Task details
Copy every line of the data below word for word, without changing anything.

Records
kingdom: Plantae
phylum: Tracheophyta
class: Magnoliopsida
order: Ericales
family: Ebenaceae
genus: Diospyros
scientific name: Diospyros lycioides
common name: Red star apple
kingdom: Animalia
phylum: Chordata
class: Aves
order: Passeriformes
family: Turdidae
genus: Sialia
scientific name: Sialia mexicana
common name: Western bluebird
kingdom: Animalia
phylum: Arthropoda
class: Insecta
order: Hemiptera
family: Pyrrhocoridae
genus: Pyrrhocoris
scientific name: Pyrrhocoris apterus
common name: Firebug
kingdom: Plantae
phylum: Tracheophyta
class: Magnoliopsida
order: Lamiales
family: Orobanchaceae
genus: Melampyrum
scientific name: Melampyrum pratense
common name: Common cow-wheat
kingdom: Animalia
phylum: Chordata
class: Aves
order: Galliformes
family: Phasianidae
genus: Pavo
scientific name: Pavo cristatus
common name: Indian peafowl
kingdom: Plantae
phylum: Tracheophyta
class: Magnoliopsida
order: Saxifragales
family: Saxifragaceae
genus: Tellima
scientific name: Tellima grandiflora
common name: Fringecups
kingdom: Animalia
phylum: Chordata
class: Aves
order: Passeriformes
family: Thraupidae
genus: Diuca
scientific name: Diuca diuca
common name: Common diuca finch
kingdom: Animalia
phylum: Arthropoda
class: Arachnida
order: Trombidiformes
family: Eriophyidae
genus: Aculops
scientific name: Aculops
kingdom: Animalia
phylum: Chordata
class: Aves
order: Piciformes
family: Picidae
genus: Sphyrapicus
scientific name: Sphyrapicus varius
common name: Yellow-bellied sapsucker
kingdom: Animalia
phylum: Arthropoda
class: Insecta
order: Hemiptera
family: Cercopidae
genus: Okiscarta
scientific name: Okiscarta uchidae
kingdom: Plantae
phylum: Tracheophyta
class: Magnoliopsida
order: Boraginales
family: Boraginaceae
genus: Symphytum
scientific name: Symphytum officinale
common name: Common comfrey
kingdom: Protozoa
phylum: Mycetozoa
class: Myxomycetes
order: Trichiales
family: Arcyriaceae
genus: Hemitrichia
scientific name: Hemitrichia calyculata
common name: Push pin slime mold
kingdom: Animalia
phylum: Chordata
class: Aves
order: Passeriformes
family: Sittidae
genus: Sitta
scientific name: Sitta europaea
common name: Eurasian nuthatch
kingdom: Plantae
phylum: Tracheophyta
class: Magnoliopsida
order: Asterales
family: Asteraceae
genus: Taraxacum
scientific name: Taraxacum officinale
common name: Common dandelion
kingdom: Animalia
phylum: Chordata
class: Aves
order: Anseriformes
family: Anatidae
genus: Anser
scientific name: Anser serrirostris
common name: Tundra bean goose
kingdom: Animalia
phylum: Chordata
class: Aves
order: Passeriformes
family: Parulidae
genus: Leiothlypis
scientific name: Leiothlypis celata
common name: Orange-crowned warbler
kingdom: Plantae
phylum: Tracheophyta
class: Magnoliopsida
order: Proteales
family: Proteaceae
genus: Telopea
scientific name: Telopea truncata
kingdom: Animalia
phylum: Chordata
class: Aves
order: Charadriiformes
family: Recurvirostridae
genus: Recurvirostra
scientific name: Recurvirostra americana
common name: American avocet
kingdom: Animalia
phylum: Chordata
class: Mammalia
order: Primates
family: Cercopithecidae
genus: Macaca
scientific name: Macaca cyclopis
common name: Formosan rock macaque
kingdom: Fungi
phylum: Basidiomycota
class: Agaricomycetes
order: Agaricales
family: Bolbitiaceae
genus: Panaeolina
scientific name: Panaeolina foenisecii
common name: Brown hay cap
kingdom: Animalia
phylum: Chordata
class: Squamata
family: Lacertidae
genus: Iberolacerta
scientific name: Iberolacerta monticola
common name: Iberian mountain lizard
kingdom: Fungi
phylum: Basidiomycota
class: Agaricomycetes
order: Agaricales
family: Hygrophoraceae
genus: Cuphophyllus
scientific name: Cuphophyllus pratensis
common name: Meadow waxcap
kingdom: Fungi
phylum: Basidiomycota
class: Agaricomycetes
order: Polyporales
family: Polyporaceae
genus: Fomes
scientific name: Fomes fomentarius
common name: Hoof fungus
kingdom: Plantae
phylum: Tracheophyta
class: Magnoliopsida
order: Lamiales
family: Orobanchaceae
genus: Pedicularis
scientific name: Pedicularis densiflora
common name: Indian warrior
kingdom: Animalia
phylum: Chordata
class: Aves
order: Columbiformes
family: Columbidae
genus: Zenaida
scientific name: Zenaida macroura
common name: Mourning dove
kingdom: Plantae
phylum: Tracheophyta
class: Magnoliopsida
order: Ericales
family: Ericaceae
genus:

Problem solution
kingdom: Plantae
phylum: Tracheophyta
class: Magnoliopsida
order: Ericales
family: Ebenaceae
genus: Diospyros
scientific name: Diospyros lycioides
common name: Red star apple
kingdom: Animalia
phylum: Chordata
class: Aves
order: Passeriformes
family: Turdidae
genus: Sialia
scientific name: Sialia mexicana
common name: Western bluebird
kingdom: Animalia
phylum: Arthropoda
class: Insecta
order: Hemiptera
family: Pyrrhocoridae
genus: Pyrrhocoris
scientific name: Pyrrhocoris apterus
common name: Firebug
kingdom: Plantae
phylum: Tracheophyta
class: Magnoliopsida
order: Lamiales
family: Orobanchaceae
genus: Melampyrum
scientific name: Melampyrum pratense
common name: Common cow-wheat
kingdom: Animalia
phylum: Chordata
class: Aves
order: Galliformes
family: Phasianidae
genus: Pavo
scientific name: Pavo cristatus
common name: Indian peafowl
kingdom: Plantae
phylum: Tracheophyta
class: Magnoliopsida
order: Saxifragales
family: Saxifragaceae
genus: Tellima
scientific name: Tellima grandiflora
common name: Fringecups
kingdom: Animalia
phylum: Chordata
class: Aves
order: Passeriformes
family: Thraupidae
genus: Diuca
scientific name: Diuca diuca
common name: Common diuca finch
kingdom: Animalia
phylum: Arthropoda
class: Arachnida
order: Trombidiformes
family: Eriophyidae
genus: Aculops
scientific name: Aculops
kingdom: Animalia
phylum: Chordata
class: Aves
order: Piciformes
family: Picidae
genus: Sphyrapicus
scientific name: Sphyrapicus varius
common name: Yellow-bellied sapsucker
kingdom: Animalia
phylum: Arthropoda
class: Insecta
order: Hemiptera
family: Cercopidae
genus: Okiscarta
scientific name: Okiscarta uchidae
kingdom: Plantae
phylum: Tracheophyta
class: Magnoliopsida
order: Boraginales
family: Boraginaceae
genus: Symphytum
scientific name: Symphytum officinale
common name: Common comfrey
kingdom: Protozoa
phylum: Mycetozoa
class: Myxomycetes
order: Trichiales
family: Arcyriaceae
genus: Hemitrichia
scientific name: Hemitrichia calyculata
common name: Push pin slime mold
kingdom: Animalia
phylum: Chordata
class: Aves
order: Passeriformes
family: Sittidae
genus: Sitta
scientific name: Sitta europaea
common name: Eurasian nuthatch
kingdom: Plantae
phylum: Tracheophyta
class: Magnoliopsida
order: Asterales
family: Asteraceae
genus: Taraxacum
scientific name: Taraxacum officinale
common name: Common dandelion
kingdom: Animalia
phylum: Chordata
class: Aves
order: Anseriformes
family: Anatidae
genus: Anser
scientific name: Anser serrirostris
common name: Tundra bean goose
kingdom: Animalia
phylum: Chordata
class: Aves
order: Passeriformes
family: Parulidae
genus: Leiothlypis
scientific name: Leiothlypis celata
common name: Orange-crowned warbler
kingdom: Plantae
phylum: Tracheophyta
class: Magnoliopsida
order: Proteales
family: Proteaceae
genus: Telopea
scientific name: Telopea truncata
kingdom: Animalia
phylum: Chordata
class: Aves
order: Charadriiformes
family: Recurvirostridae
genus: Recurvirostra
scientific name: Recurvirostra americana
common name: American avocet
kingdom: Animalia
phylum: Chordata
class: Mammalia
order: Primates
family: Cercopithecidae
genus: Macaca
scientific name: Macaca cyclopis
common name: Formosan rock macaque
kingdom: Fungi
phylum: Basidiomycota
class: Agaricomycetes
order: Agaricales
family: Bolbitiaceae
genus: Panaeolina
scientific name: Panaeolina foenisecii
common name: Brown hay cap
kingdom: Animalia
phylum: Chordata
class: Squamata
family: Lacertidae
genus: Iberolacerta
scientific name: Iberolacerta monticola
common name: Iberian mountain lizard
kingdom: Fungi
phylum: Basidiomycota
class: Agaricomycetes
order: Agaricales
family: Hygrophoraceae
genus: Cuphophyllus
scientific name: Cuphophyllus pratensis
common name: Meadow waxcap
kingdom: Fungi
phylum: Basidiomycota
class: Agaricomycetes
order: Polyporales
family: Polyporaceae
genus: Fomes
scientific name: Fomes fomentarius
common name: Hoof fungus
kingdom: Plantae
phylum: Tracheophyta
class: Magnoliopsida
order: Lamiales
family: Orobanchaceae
genus: Pedicularis
scientific name: Pedicularis densiflora
common name: Indian warrior
kingdom: Animalia
phylum: Chordata
class: Aves
order: Columbiformes
family: Columbidae
genus: Zenaida
scientific name: Zenaida macroura
common name: Mourning dove
kingdom: Plantae
phylum: Tracheophyta
class: Magnoliopsida
order: Ericales
family: Ericaceae
genus:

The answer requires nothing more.